For the first time since Mohammed Shamji was arrested for the murder of his wife, the couple’s eldest daughter laid eyes on her father as he sat in a prisoner's box.

“I did make eye contact with him multiple times, just to let him know that I was there,” said 14-year-old Yasmin Shamji.

“I just wanted him to know that I was there, just to see me after two and a half years, to let him know. Not in a good way, not in way that (would) make him feel okay. I wanted him to feel that he’s been missing out on my childhood.”

The body of her mother, Dr. Elana Fric-Shamji, was discovered stuffed in a suitcase that was discarded by a river in Kleinberg, Ont. on Dec. 1, 2016. Her father was arrested 24 hours later. He has been in custody ever since.

On Thursday, the 43-year-old neurosurgeon was handed an automatic life sentence with no chance of parole for 14 years.
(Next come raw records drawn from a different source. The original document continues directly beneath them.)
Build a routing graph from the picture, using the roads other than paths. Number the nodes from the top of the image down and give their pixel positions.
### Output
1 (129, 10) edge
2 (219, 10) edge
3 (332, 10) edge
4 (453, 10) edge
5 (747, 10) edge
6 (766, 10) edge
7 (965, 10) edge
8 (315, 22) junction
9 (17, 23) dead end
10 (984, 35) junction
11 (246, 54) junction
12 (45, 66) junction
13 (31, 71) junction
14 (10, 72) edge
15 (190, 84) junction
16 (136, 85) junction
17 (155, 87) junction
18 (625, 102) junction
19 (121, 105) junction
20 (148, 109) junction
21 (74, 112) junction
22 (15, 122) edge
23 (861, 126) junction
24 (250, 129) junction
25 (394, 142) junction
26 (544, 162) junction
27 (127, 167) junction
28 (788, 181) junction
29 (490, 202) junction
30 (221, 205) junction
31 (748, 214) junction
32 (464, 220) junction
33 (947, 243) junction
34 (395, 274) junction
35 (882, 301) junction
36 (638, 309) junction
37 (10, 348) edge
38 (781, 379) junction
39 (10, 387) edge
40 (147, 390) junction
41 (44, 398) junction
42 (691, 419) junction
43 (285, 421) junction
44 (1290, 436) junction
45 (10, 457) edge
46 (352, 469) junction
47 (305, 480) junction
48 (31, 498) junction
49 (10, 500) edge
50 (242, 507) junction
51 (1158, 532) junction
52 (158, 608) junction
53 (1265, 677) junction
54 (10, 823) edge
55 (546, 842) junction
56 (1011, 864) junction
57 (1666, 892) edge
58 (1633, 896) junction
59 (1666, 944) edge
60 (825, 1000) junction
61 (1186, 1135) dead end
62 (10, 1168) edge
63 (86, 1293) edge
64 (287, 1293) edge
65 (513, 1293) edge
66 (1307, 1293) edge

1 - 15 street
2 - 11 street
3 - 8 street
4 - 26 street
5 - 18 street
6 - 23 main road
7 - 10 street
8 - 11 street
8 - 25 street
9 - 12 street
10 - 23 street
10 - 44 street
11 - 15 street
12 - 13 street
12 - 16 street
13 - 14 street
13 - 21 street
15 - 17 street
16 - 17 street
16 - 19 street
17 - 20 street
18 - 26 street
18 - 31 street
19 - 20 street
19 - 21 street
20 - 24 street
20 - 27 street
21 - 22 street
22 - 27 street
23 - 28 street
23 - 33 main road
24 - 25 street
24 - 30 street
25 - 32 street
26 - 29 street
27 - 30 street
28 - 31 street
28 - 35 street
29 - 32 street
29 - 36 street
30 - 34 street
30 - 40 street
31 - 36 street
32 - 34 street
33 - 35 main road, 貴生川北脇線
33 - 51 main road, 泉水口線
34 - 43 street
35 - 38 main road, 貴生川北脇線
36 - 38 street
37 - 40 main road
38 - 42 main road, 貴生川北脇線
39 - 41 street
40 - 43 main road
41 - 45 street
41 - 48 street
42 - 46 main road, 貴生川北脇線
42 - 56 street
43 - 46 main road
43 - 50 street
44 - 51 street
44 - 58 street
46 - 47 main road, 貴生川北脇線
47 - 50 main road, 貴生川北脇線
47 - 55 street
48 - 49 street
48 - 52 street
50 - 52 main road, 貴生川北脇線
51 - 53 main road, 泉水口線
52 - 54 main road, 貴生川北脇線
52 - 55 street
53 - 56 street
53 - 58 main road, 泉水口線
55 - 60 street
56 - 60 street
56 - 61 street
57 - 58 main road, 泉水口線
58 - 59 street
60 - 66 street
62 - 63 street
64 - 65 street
Yasmin, her 11-year-old sister Faiza and their five-year-old brother Marius have lived with their maternal grandparents in Windsor, Ont. since their North York home became a crime scene.
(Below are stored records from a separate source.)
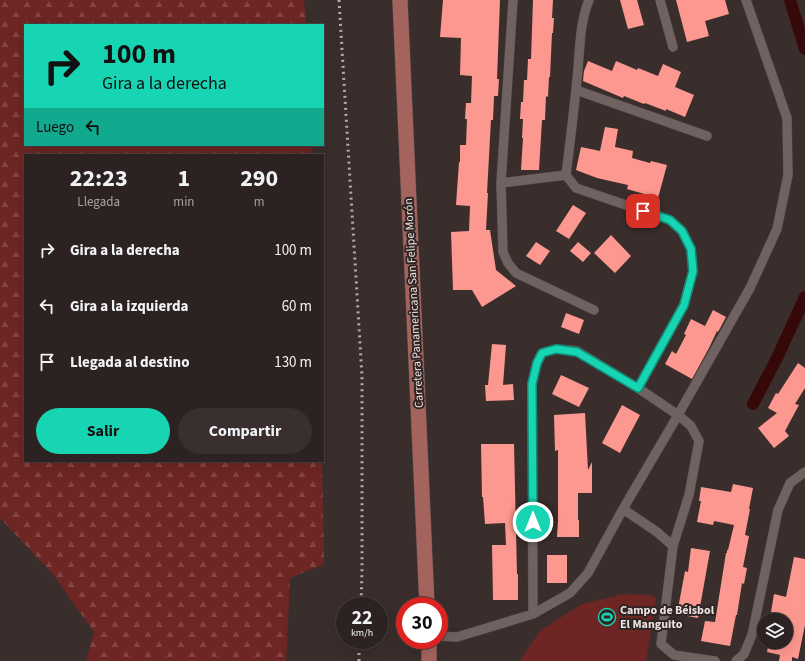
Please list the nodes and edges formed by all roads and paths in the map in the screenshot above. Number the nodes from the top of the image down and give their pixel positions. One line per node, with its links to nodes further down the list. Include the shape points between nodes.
1 (400, 0): 17 (main road, Carretera Panamericana San Felipe Morón)
2 (513, 0): 10 (street)
3 (589, 0): 7 (street, via 582,24)
4 (660, 0): 6 (street)
5 (746, 0): 13 (street, via 786,118 788,175 778,229 750,288)
6 (673, 47)
7 (576, 90): 8 (street); 9 (street)
8 (707, 136)
9 (566, 175): 10 (street); 12 (street, via 576,188 670,220 682,231 691,249 693,271 684,305)
10 (501, 183): 11 (street, via 503,252 508,263 516,273)
11 (594, 310)
12 (638, 388): 13 (street); 18 (street, via 577,352 556,349 542,353 537,363 532,384)
13 (678, 415): 15 (street); 16 (street, via 691,426 699,441 689,495)
14 (805, 472): 23 (street, via 790,484 778,510 752,635 744,654)
15 (623, 509): 16 (street); 18 (street, via 588,573 570,593)
16 (673, 546): 22 (street, via 661,644 674,655)
17 (427, 597)
18 (533, 614): 19 (street, via 457,637)
19 (448, 636)
20 (429, 649): 21 (main road)
21 (429, 661)
22 (715, 661)
23 (736, 661)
One day before they learned their son-in-law’s fate, Ana and Josip Fric described their regret, saying they wished they did more to encourage their daughter to leave the abusive relationship.

“As the cold blooded killer that he is… The way he killed my daughter, I could not recognize her,” Ana Fric said in a sit-down interview with CTV News Toronto.
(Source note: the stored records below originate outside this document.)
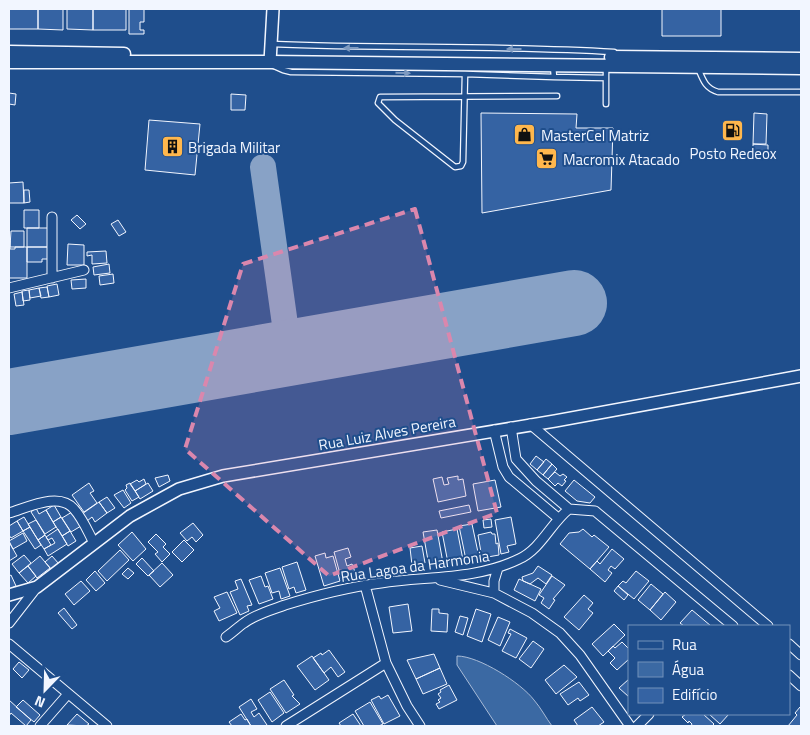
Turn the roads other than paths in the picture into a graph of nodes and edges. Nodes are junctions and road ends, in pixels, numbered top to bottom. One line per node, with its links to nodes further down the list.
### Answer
1 (274, 9): 3 (street)
2 (9, 52): 3 (main road)
3 (270, 54): 4 (main road); 4 (lane, one-way to 3); 6 (main road); 9 (main road); 11 (lane, one-way to 11)
4 (652, 58): 5 (main road)
5 (801, 59)
6 (9, 62)
7 (697, 67): 8 (main road); 10 (main road); 12 (lane)
8 (801, 68)
9 (554, 72): 10 (main road); 11 (lane)
10 (606, 72): 15 (lane)
11 (465, 74): 13 (lane)
12 (801, 92)
13 (464, 96): 13 (lane); 14 (lane)
14 (557, 96)
15 (606, 104)
16 (52, 217): 18 (street)
17 (84, 270): 18 (street)
18 (52, 278): 19 (street)
19 (9, 288)
20 (801, 376): 21 (street, Rua Luiz Alves Pereira)
21 (530, 424): 22 (street, Rua Luiz Alves Pereira); 40 (street)
22 (511, 427): 23 (street, Rua Luiz Alves Pereira); 24 (street)
23 (494, 430): 25 (street); 31 (street, Rua Luiz Alves Pereira)
24 (516, 459): 25 (street); 26 (street)
25 (503, 467): 27 (street)
26 (536, 480): 27 (street); 28 (street)
27 (526, 491): 30 (street)
28 (570, 509): 30 (street, Rua Lagoa da Harmonia); 39 (street)
29 (9, 513): 31 (street)
30 (558, 518): 32 (street, Rua Lagoa da Harmonia)
31 (94, 543): 35 (street, Rua Luiz Alves Pereira)
32 (498, 568): 33 (street, Rua Lagoa da Harmonia); 36 (street)
33 (432, 578): 34 (street, Rua Lagoa da Harmonia); 36 (street)
34 (365, 586): 41 (street, Rua Lagoa da Harmonia); 45 (street)
35 (37, 587): 37 (street, Rua Luiz Alves Pereira); 38 (street)
36 (494, 593): 54 (street)
37 (9, 595)
38 (9, 623)
39 (730, 625)
40 (767, 625)
41 (226, 638)
42 (9, 644): 48 (street)
43 (790, 645): 44 (street)
44 (801, 655)
45 (386, 663): 52 (street); 53 (street)
46 (790, 676): 47 (street)
47 (801, 686)
48 (68, 694): 50 (street); 51 (street)
49 (648, 715): 55 (street)
50 (40, 726)
51 (107, 726)
52 (286, 726)
53 (420, 726)
54 (630, 726)
55 (637, 726)

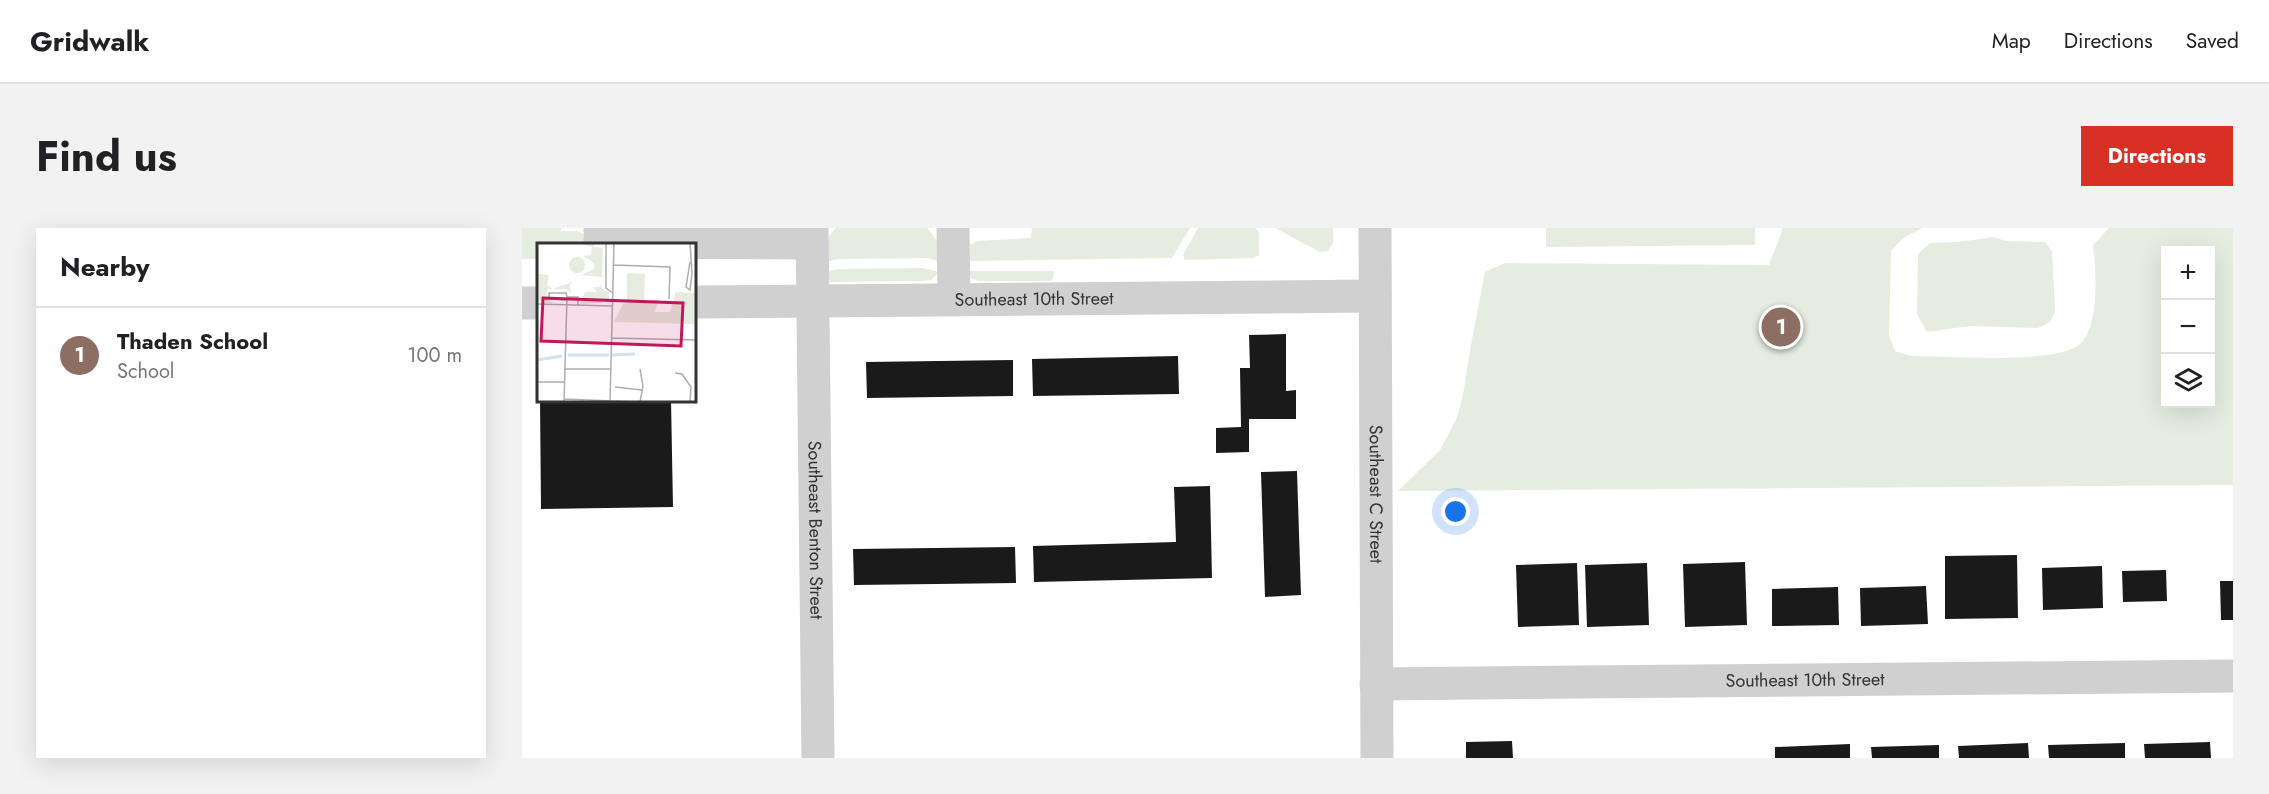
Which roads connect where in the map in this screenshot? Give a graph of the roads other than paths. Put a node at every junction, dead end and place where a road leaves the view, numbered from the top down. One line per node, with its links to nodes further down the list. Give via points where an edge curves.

“He didn’t kill her, he massacred her.”

Throughout the proceedings, court heard that after years of a “volatile and dysfunctional” marriage, Fric-Shamji finally decided to “give up the marriage for good” and served her husband divorce papers.

Two days later, while their children were asleep in their beds, he attacked her.

Shamji beat her, breaking her neck and ribs, before choking her to death.

The commotion woke Yasmin – then 11 years old – who told police she heard banging, her mother’s screams and then silence.

She ran to her parents’ bedroom to investigate only to be stopped by her father, who ordered her to go back to bed.

The suitcase containing her body was found not long after family reported her missing.

The victim’s sister, Caroline Lekic, asked the same question many have asked since the 40-year-old disappeared, just weeks before Christmas.

“Why did you do it?” she said, wiping tears from her eyes.

“Why? You’re smart, you’re educated, and you had everything going for you. Why? You could’ve got divorced like millions of other people do, why didn’t you take that easier route than this? Was this worth it?”

The couple’s 11-year-old daughter, Faiza, said she may never understand what drove her father to kill her mom.

“I think, where did he go wrong?” she asked. “When did he think it was okay to do that? What was his thought process when he was doing what he did? What made him think that it was okay to do that…I really want to know.”

The Crown described the couple’s marriage as “volatile and dysfunctional” and detailed the emotional and physical abuse Fric-Shamji suffered over the last 12 years.

Yasmin said she thought the fighting was normal.

“I thought it was natural at first but when I heard about other kids and their parents and how they were happy,” she said. “Yeah they had their fights, but it sucked to know that my family was fighting and dysfunctional and all that.”

They now know what was happening inside their North York home was far from normal.

"Hatred. I hate him, honestly," Yasmin said without hesitating. "I'm angry, I'm just more so scared than sad than angry, as well. It's a mix of emotions."

The slain doctor’s mother had more pointed words for the man she once considered family.

“You make me sick,” she said. “You make me sick.”